I shrugged, still not clear what was going on. “Sure. Listening to Robert Altman movies, a fellow gets used to picking out which person is saying what when a bunch of people are talking.”

“So, Mr. Secore. Mr. Wright can identify your voice. Consider yourself under arrest for first degree murder,” she said. She went on to describe Grant Secore’s legal rights. Then she added, “Do you have the Seconal prescription, or does your wife?”

The Graves and the Fullers were standing back from the Secores now, and were staring at Rachel as if they were amazed. I was pretty surprised, too.

Grant Secore fidgeted. “I don’t think I have anything to say to you,” he told Rachel. Then he sent me a look intended to maim, as if I’d done something to him.

Rachel nodded. “That’s o.k. I’ve got a solid case against you already. Your wife was in this room three nights ago, supposedly retrieving an earring she had left during the last bridge session. While you distracted Mrs. Fordham, she put the sedative into the brandy. That night Mr. Fordham poured a glass for himself and one for his wife. You counted on that. You figured they would be sound asleep when you got in to take the painting. Unfortunately for you, Mr. Fordham spilled his brandy before he’d drunk enough to get the effect of the drug.

“When you approached the house after their usual bedtime,” Rachel continued, “you set up a battery-powered frequency jammer to stop the burglar alarm from calling out to the security company. You used a pry bar to get in the guest bedroom window–a pry bar just like the one I bet we’ll find on your tool bench in your garage. You got into the house and retrieved the painting. How am I doing so far?”

Mrs. Secore looked nervous. Grant still wasn’t speaking.

“I take it you like the way I’m telling it,” Rachel said. “Then, as you were coming back up the hallway, Mr. Fordham popped out and stopped you. There was a struggle. You dropped the painting and stepped through it, so that there will be paint on one of your shoes—there wasn’t any on Fordham’s. Then you hit Fordham right over the left eye with the flashlight you carried. You hit him more than once. When he went down, you checked to make certain he was dead. Then you hurried out the way you had come, leaving the mag light, the painting, and the jammer behind you.”

“Why is it more likely I did it than that Fuller did it? Or Graves?” Grant Secore wanted to know.

“They had no chance to doctor the brandy, for one thing,” Rachel told him. “Besides, I have no reason to suspect that they knew how the crime was committed. You did. You asked about the cell phone jammer the other night, before anyone but investigators knew there was a cell phone jammer involved. Kel Wright also heard you asking about the jammer, and he is also willing to testify it was you doing the asking.”

I nodded. Somehow I’d gotten to be an important witness in the case. I wanted to ask how.

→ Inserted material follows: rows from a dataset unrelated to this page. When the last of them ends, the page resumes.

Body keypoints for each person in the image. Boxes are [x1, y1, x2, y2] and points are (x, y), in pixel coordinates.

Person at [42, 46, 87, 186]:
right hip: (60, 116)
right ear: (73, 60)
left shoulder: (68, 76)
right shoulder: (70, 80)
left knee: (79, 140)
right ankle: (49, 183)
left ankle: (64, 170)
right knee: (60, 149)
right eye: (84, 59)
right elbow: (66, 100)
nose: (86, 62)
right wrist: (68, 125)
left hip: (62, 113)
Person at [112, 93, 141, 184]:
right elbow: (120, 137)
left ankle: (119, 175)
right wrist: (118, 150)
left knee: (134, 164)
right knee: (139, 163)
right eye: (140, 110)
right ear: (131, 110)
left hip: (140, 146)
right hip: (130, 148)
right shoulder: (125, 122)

But while the Secores were being taken away, I didn’t get to talk to Rachel. Later she told me she had scooted me out of the Fordham’s living room right after the neighbors came into the house because she was hoping I would hear Secore speak at the same time several others did, so that I could prove to myself that I could identify his voice as the one which asked about the jammer. In the end I didn’t have to testify, it turned out, because Grant Secore copped a plea and actually got sentenced to less time for killing Fordham than Mrs. Secore did for doctoring the brandy with pills from a prescription written for her. I was sorry about that. She was pretty, and not in the least bit self-conscious when she was shaking hands, if you follow me.

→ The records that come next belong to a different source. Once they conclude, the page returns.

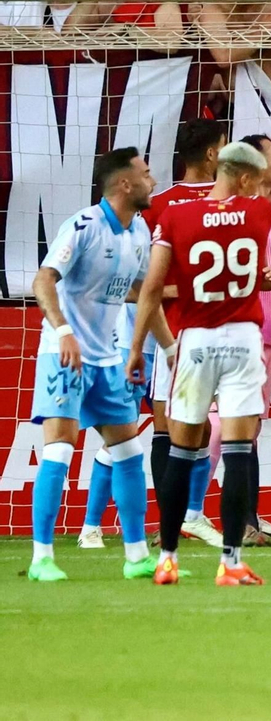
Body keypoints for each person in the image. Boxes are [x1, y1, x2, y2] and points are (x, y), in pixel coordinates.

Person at [124, 141, 271, 587]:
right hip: (244, 343)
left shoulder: (175, 216)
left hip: (194, 342)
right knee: (237, 449)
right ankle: (230, 563)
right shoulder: (259, 214)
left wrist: (138, 348)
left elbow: (151, 289)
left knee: (181, 449)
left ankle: (167, 558)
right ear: (247, 178)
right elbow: (258, 246)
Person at [28, 148, 158, 582]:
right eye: (145, 173)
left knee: (128, 451)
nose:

Luckily, Rachel was delighted with the convictions. We went out to celebrate on the evening Grant Secore was sentenced. And that was a wild night. The Cinema Society was showing a Fellini movie, which baffled me. But for some reason it seemed to make Rachel feel affectionate. There’s something else I can’t explain.

▪ ▪ ▪

G.W. Clift lives in the Flint Hills of Kansas. He knows most of Robert Altman’s films, and frequently has trouble making out who said what in them.